Segment Start: THE INPUT

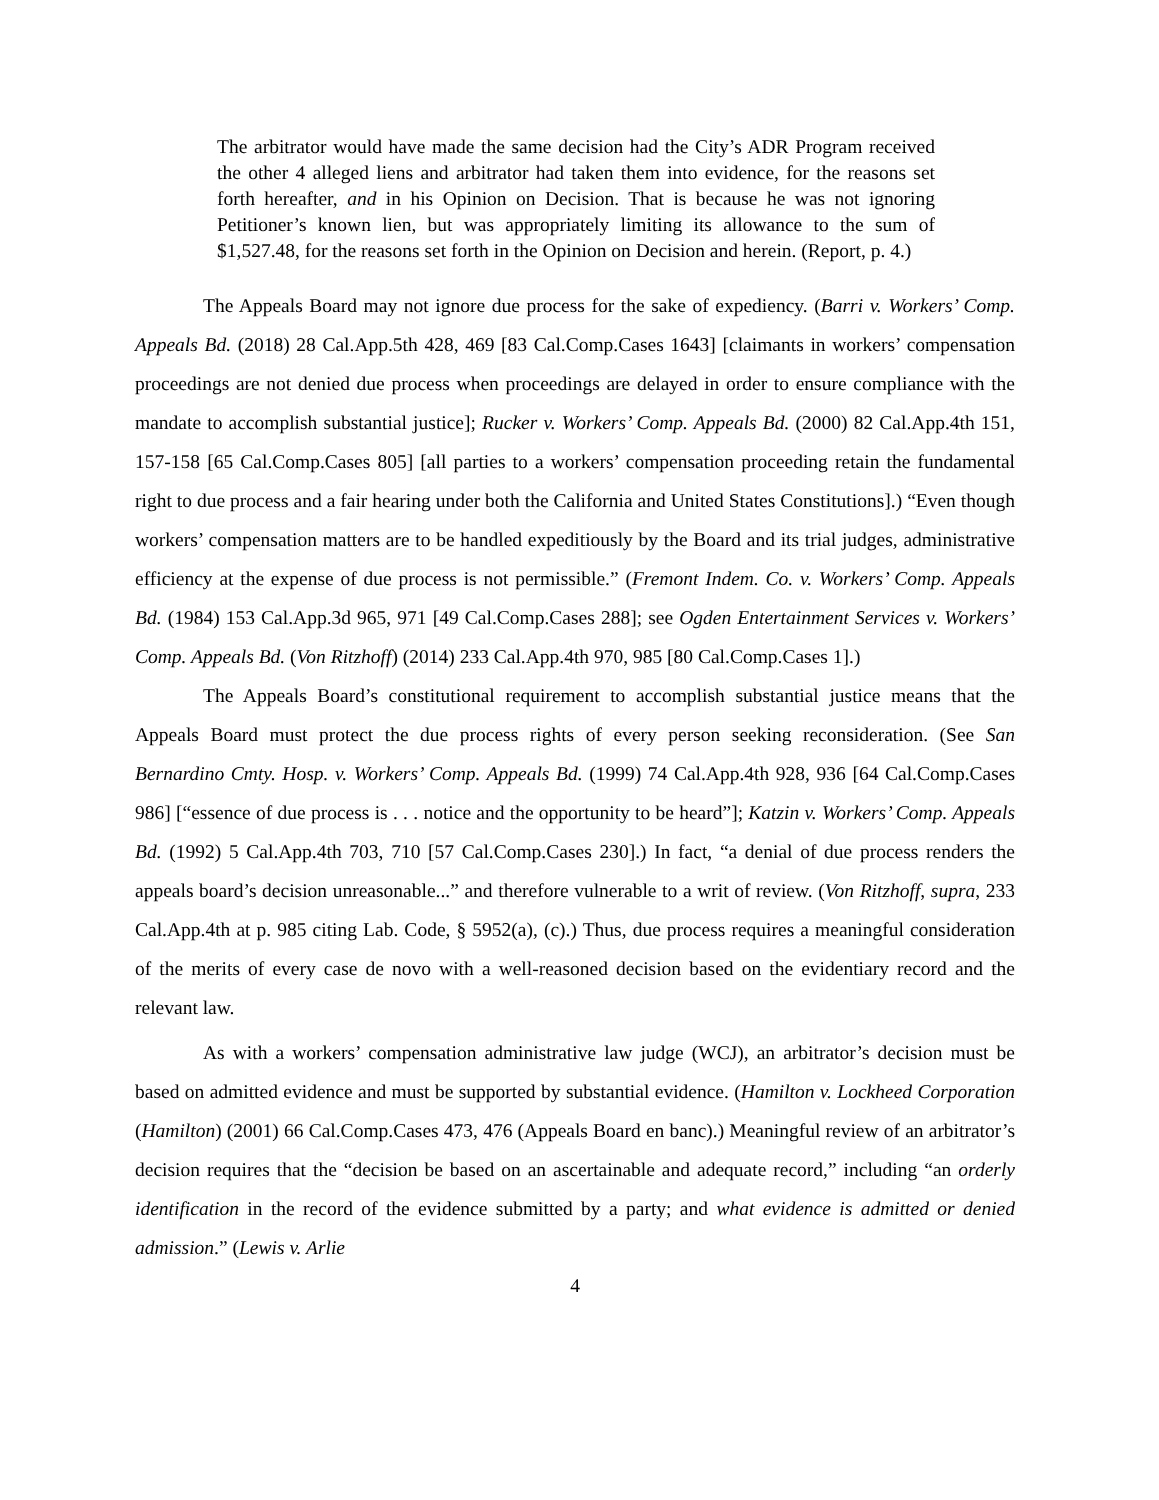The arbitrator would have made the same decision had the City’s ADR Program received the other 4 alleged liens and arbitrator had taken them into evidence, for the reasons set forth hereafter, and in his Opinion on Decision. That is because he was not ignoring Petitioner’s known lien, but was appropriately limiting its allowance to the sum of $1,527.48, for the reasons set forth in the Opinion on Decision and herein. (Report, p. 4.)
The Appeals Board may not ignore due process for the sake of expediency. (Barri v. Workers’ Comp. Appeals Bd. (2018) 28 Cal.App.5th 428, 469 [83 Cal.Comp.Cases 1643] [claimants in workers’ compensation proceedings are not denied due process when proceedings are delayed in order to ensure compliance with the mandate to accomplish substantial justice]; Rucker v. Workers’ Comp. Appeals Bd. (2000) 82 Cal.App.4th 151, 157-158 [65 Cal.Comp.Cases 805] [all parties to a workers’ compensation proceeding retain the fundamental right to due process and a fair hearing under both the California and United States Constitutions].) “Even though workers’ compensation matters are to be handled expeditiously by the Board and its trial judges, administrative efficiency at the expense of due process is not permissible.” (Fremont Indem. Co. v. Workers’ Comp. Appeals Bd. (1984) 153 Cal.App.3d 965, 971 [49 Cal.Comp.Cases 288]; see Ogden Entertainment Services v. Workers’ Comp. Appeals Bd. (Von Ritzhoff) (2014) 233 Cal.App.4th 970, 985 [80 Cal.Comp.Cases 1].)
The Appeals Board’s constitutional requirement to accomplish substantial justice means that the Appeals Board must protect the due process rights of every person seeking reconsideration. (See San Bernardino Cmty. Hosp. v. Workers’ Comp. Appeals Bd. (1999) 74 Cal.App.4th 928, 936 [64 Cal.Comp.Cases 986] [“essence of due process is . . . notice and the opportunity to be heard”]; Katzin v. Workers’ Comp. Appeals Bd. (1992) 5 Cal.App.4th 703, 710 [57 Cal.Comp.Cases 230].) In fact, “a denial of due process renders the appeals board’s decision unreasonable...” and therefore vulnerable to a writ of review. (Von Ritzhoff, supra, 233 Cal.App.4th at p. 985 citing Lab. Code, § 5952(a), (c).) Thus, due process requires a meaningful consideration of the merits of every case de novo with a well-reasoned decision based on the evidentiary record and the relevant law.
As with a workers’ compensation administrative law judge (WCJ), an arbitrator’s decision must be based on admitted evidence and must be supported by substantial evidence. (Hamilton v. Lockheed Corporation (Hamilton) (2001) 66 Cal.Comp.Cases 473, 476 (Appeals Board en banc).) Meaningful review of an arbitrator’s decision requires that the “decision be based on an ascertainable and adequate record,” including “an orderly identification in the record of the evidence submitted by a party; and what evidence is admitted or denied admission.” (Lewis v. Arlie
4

Segment End: THE INPUT
Segment Start: THE INPUT

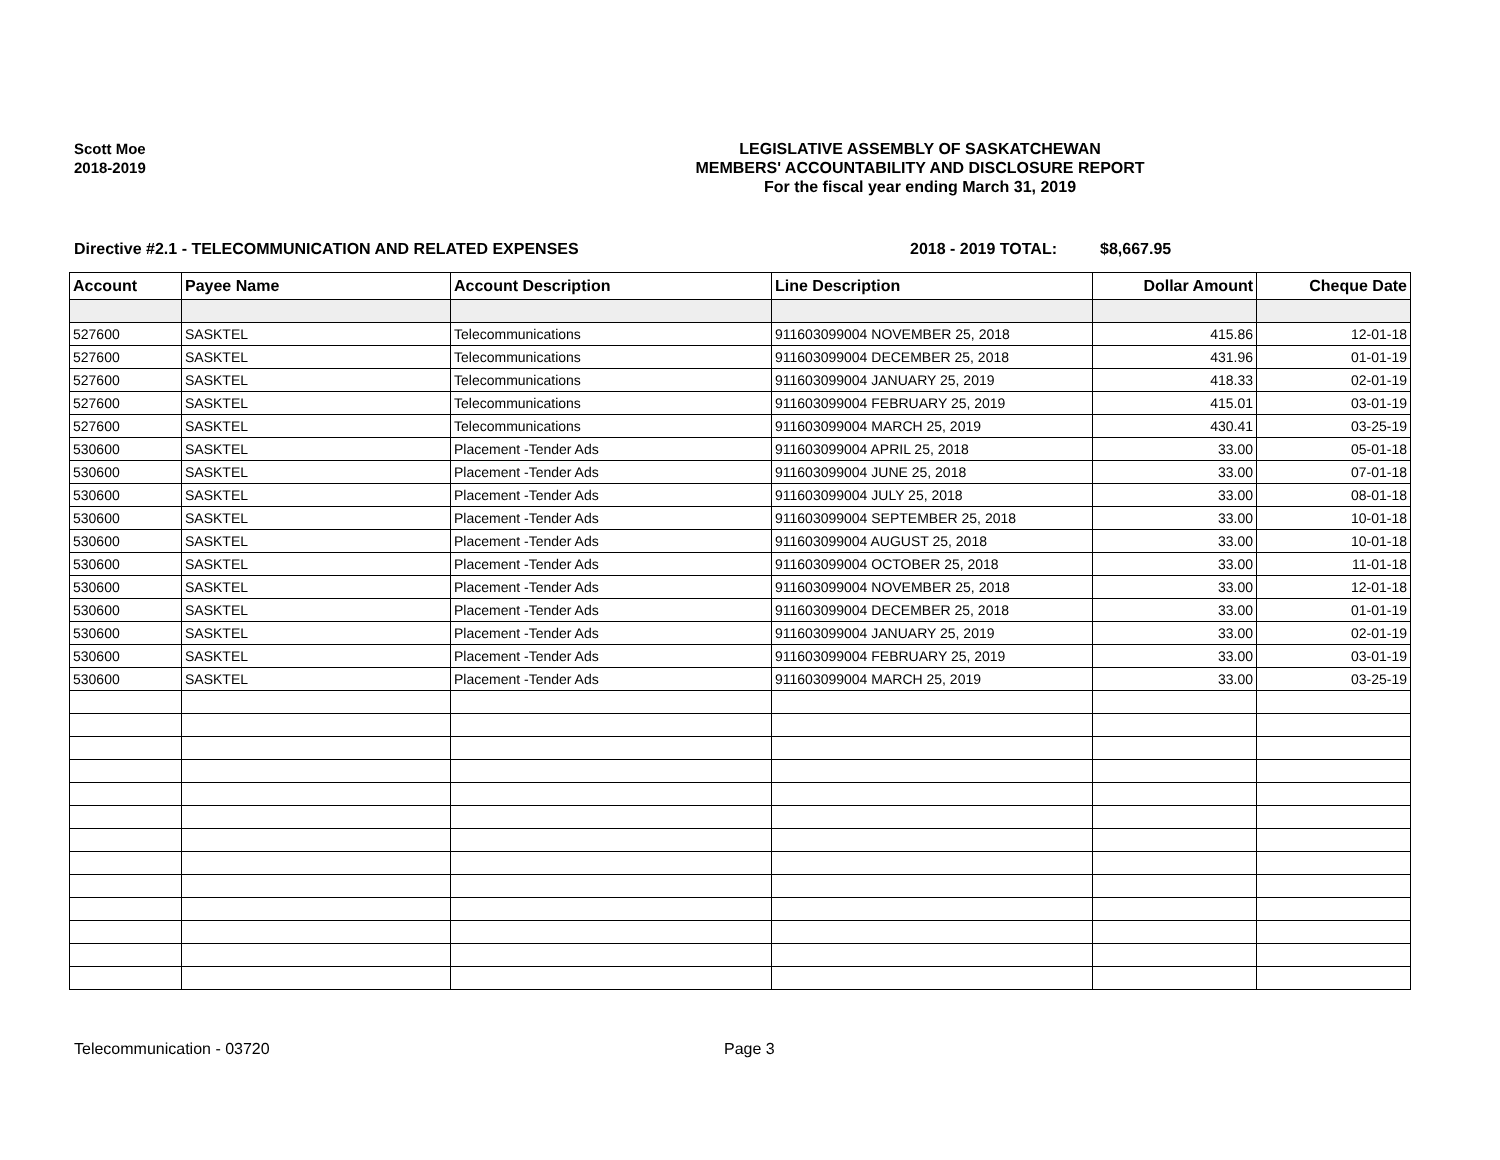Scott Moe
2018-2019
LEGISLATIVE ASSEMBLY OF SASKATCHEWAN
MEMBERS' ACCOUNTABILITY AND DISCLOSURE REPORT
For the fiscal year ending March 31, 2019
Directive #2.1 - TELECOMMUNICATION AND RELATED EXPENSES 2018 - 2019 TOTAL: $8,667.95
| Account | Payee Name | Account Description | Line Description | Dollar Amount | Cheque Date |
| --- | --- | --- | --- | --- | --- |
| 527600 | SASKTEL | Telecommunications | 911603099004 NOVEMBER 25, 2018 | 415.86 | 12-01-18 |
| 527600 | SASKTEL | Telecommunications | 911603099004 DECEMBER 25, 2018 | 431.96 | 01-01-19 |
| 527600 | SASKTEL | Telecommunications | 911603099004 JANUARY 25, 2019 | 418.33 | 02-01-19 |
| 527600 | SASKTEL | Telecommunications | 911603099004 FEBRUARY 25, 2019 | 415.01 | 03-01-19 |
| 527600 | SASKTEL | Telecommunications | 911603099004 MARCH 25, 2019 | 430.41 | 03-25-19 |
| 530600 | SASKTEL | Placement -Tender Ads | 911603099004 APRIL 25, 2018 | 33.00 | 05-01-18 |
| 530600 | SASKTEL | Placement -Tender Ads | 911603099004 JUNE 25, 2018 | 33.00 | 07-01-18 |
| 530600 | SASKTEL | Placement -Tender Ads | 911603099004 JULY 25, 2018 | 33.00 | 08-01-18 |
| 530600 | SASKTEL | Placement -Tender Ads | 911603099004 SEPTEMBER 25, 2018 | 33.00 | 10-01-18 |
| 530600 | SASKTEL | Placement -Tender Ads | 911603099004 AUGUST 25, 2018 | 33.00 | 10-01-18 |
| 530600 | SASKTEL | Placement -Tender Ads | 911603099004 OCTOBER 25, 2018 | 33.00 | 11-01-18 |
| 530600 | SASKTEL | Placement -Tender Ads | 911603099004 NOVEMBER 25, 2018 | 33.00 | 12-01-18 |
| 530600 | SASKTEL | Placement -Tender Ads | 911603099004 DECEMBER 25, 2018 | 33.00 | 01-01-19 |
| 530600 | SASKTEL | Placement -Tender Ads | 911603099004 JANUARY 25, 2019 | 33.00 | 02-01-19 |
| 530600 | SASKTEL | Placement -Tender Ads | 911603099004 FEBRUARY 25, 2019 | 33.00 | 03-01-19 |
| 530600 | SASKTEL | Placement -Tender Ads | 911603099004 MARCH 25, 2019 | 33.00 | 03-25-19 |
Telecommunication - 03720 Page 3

Segment End: THE INPUT
Segment Start: THE INPUT

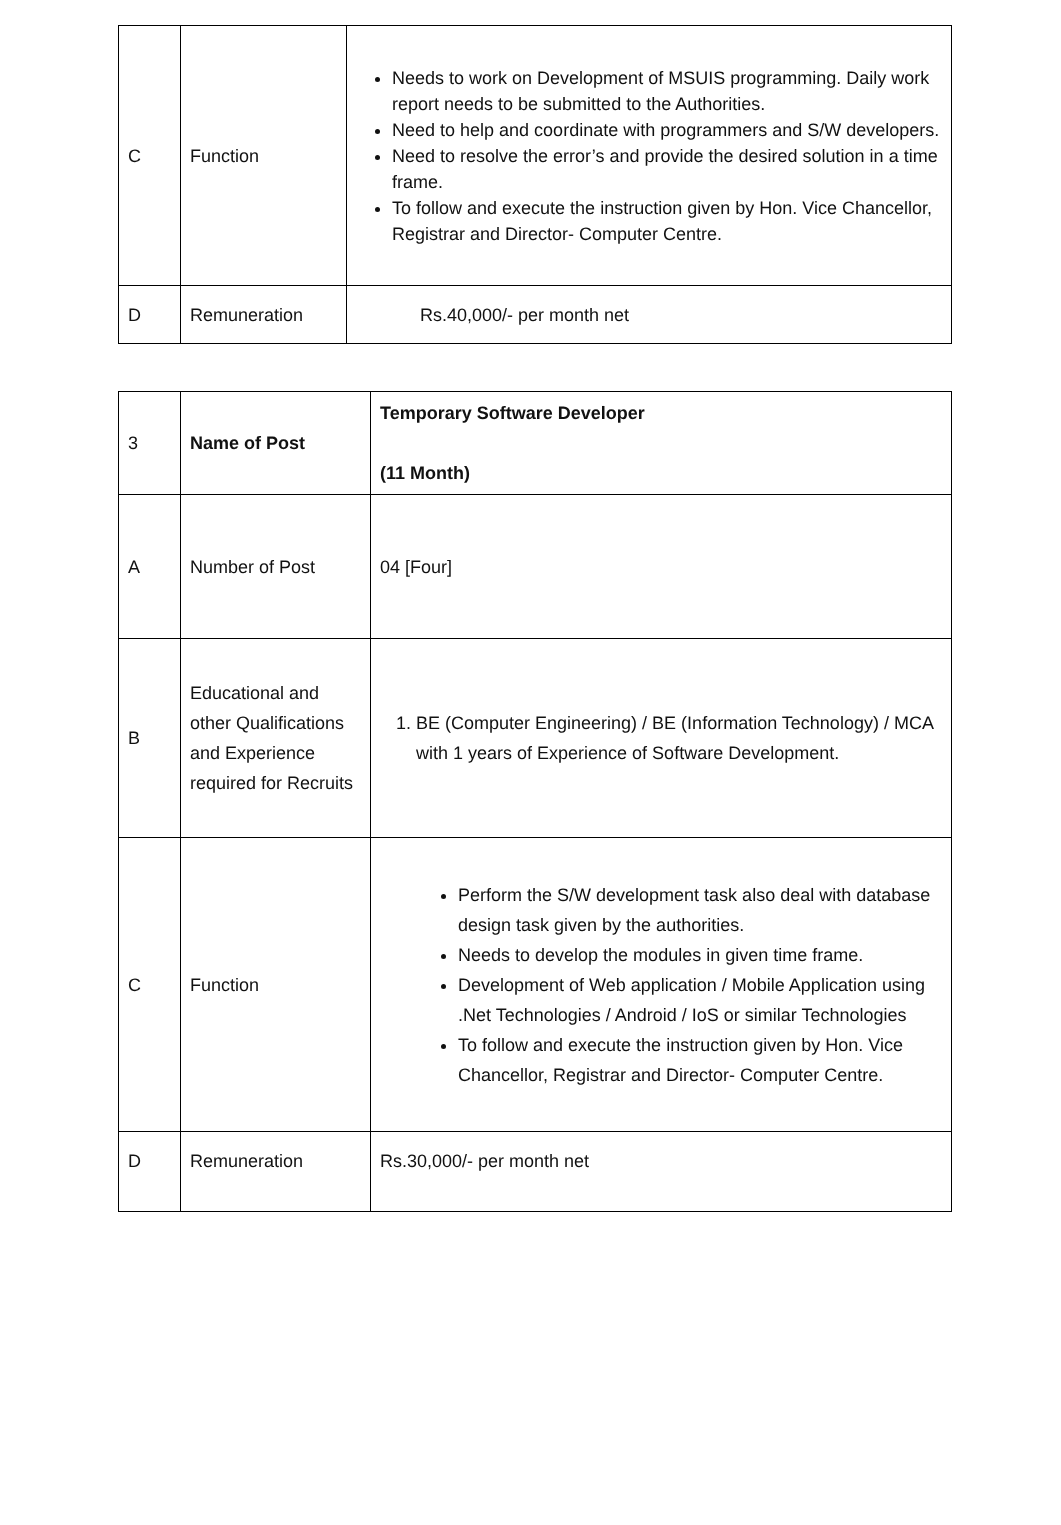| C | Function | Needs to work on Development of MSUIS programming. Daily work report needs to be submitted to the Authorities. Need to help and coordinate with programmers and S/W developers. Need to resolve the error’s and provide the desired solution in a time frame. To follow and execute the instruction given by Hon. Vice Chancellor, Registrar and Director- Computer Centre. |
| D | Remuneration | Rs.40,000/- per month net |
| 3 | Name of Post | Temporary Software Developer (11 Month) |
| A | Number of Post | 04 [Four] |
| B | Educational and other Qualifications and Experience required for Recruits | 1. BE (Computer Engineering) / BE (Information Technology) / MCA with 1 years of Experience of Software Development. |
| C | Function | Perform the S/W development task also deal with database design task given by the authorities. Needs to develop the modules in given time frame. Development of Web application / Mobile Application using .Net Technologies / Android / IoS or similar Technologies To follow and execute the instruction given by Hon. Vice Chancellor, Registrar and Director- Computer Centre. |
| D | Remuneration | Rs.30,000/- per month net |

Segment End: THE INPUT

▶ [ACTION ITEM]
Beginning at the line with "SEPTEMBER 25, 2018 | 33.00 | 10-01-18 |" and stopping after the line with "Telecommunication - 03720 Page 3", please write out every line of the data above exactly and nothing else.

▶ [SOLVED PROBLEM]
| 530600 | SASKTEL | Placement -Tender Ads | 911603099004 SEPTEMBER 25, 2018 | 33.00 | 10-01-18 |
| 530600 | SASKTEL | Placement -Tender Ads | 911603099004 AUGUST 25, 2018 | 33.00 | 10-01-18 |
| 530600 | SASKTEL | Placement -Tender Ads | 911603099004 OCTOBER 25, 2018 | 33.00 | 11-01-18 |
| 530600 | SASKTEL | Placement -Tender Ads | 911603099004 NOVEMBER 25, 2018 | 33.00 | 12-01-18 |
| 530600 | SASKTEL | Placement -Tender Ads | 911603099004 DECEMBER 25, 2018 | 33.00 | 01-01-19 |
| 530600 | SASKTEL | Placement -Tender Ads | 911603099004 JANUARY 25, 2019 | 33.00 | 02-01-19 |
| 530600 | SASKTEL | Placement -Tender Ads | 911603099004 FEBRUARY 25, 2019 | 33.00 | 03-01-19 |
| 530600 | SASKTEL | Placement -Tender Ads | 911603099004 MARCH 25, 2019 | 33.00 | 03-25-19 |
Telecommunication - 03720 Page 3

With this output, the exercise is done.